Au Sénégal, Ousmane Sonko, ancien Premier ministre et figure de proue du Pastef, a détaillé mardi 2 juin les motifs profonds ayant conduit sa formation politique à décliner toute participation au gouvernement récemment formé. La composition de cette nouvelle équipe avait été rendue publique la veille par Ahmadou Al Aminou Mohamed Lô, le successeur de Sonko.

L’homme politique a clairement indiqué que des divergences substantielles, tant sur les orientations programmatiques que sur la répartition des portefeuilles ministériels, ont rendu toute conciliation impossible avec le président Bassirou Diomaye Faye.
Des dossiers cruciaux, tels que la réforme de la justice, l’impératif de la reddition des comptes, et la réévaluation des contrats stratégiques nationaux, figurent parmi les piliers du programme du Pastef. Ousmane Sonko a affirmé avoir sollicité des assurances fermes auprès du chef de l’État sur ces points, ainsi que sur la gestion de la dette publique, mais les réponses obtenues n’ont pas emporté sa conviction.

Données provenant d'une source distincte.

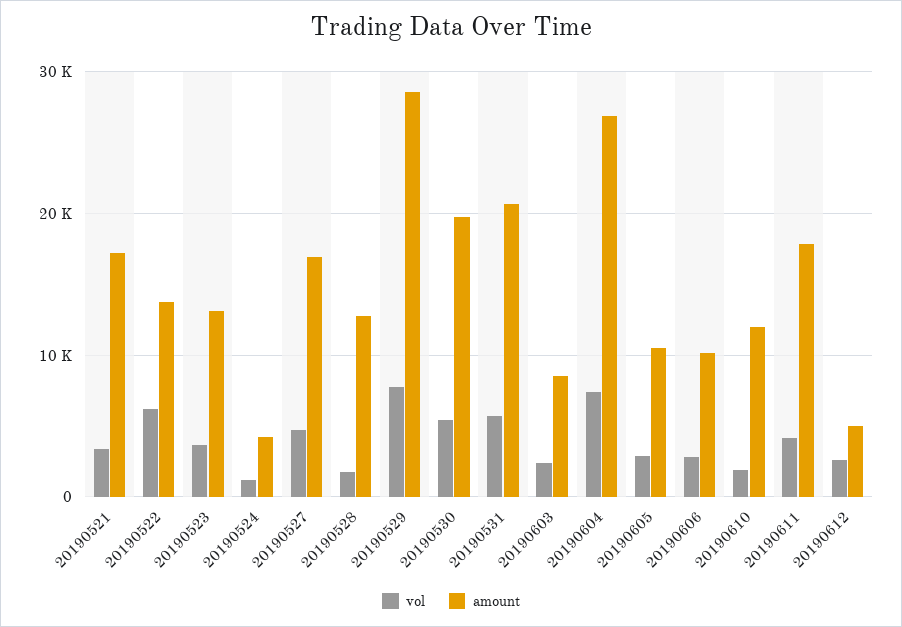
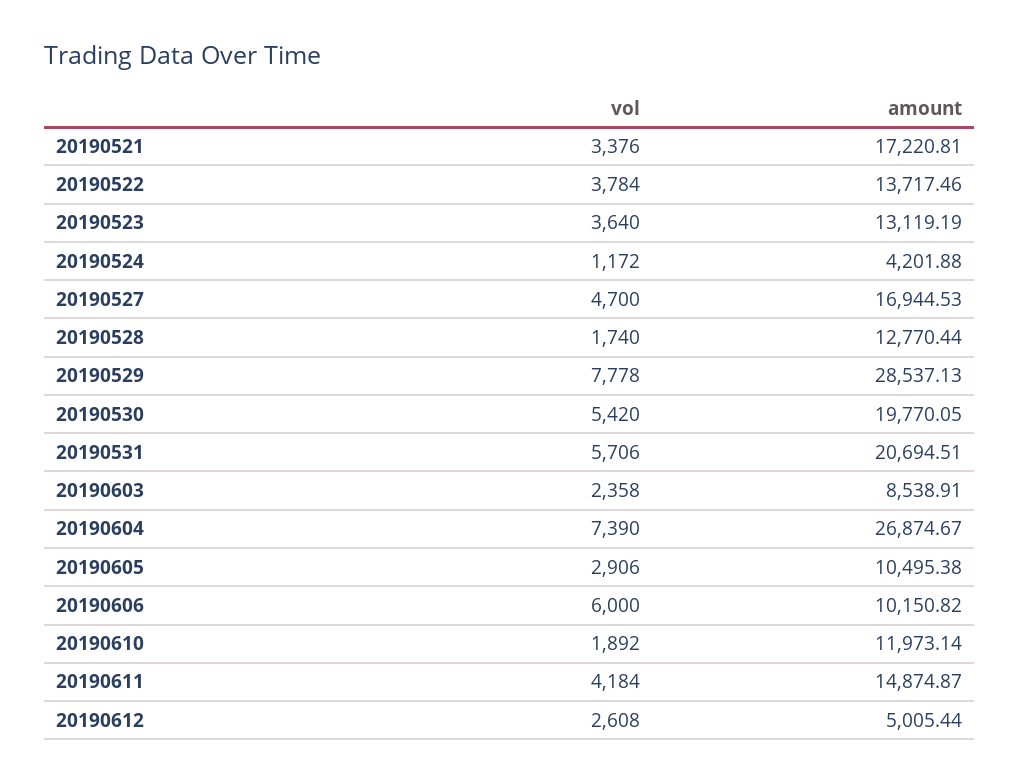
vol, 20190522: 6000 -> 3784
vol, 20190606: 3000 -> 6000
amount, 20190611: 18000 -> 14874.87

Des réponses jugées « en demi-teinte »
« Nous avons échangé, et le président a précisé qu’aucun engagement n’avait été pris, ni par lui ni par son ministre des Finances, envers le FMI concernant une éventuelle restructuration de la dette », a-t-il rapporté. Abordant la problématique du pouvoir d’achat, il a ajouté : « Il a été mentionné qu’il fallait, dans la mesure du possible, appliquer la vérité des prix sur certains produits subventionnés. Quant à la justice, il estime que nous possédons la meilleure justice au monde. L’ensemble de ces réponses demeure, à nos yeux, en demi-teinte ».
Concernant la composition du cabinet ministériel, Ousmane Sonko a été catégorique : il a signifié au président que le Pastef refuserait d’intégrer un gouvernement s’il ne se voyait pas attribuer au minimum la moitié des portefeuilles ministériels.
Bien qu’il ait critiqué la légitimité de la nouvelle équipe, composée de seulement cinq ministres « issus du Pastef » mais non reconnus par le parti, Ousmane Sonko a néanmoins affirmé que sa formation ne déposerait aucune motion de censure, « à moins que le président et son entourage ne nous provoquent en premier lieu ».